Quick Links

Re: Vacuum: allow usage of more than 1GB of work mem

From:	Heikki Linnakangas <hlinnaka(at)iki(dot)fi>
To:	Claudio Freire <klaussfreire(at)gmail(dot)com>, PostgreSQL Hackers <pgsql-hackers(at)lists(dot)postgresql(dot)org>
Subject:	Re: Vacuum: allow usage of more than 1GB of work mem
Date:	2018-04-05 20:02:09
Message-ID:	f8d1dd03-c632-86fa-15cf-6f5633350b78@iki.fi
Views:	Whole Thread \| Raw Message \| Download mbox \| Resend email
Thread:
Lists:	pgsql-hackers

On 03/04/18 17:20, Claudio Freire wrote:
> Ok, rebased patches attached

Thanks! I took a look at this.

First, now that the data structure is more complicated, I think it's
time to abstract it, and move it out of vacuumlazy.c. The Tid Map needs
to support the following operations:

* Add TIDs, in order (in 1st phase of vacuum)
* Random lookup, by TID (when scanning indexes)
* Iterate through all TIDs, in order (2nd pass over heap)

Let's add a new source file to hold the code for the tid map data
structure, with functions corresponding those operations.

I took a stab at doing that, and I think it makes vacuumlazy.c nicer.

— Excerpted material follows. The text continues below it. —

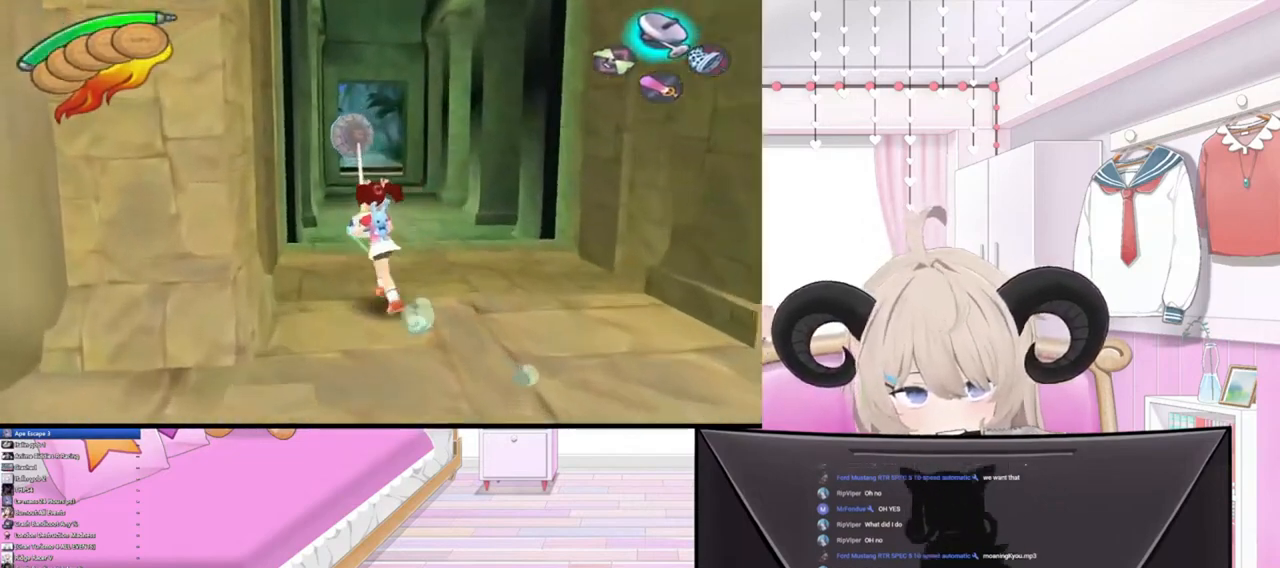
{"buttons": [], "left_stick": "up", "right_stick": "center", "events": []}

Secondly, I'm not a big fan of the chosen data structure. I think the
only reason that the segmented "multi-array" was chosen is that each
"segment" works is similar to the simple array that we used to have.
After putting it behind the abstraction, it seems rather ad hoc. There
are many standard textbook data structures that we could use instead,
and would be easier to understand and reason about, I think.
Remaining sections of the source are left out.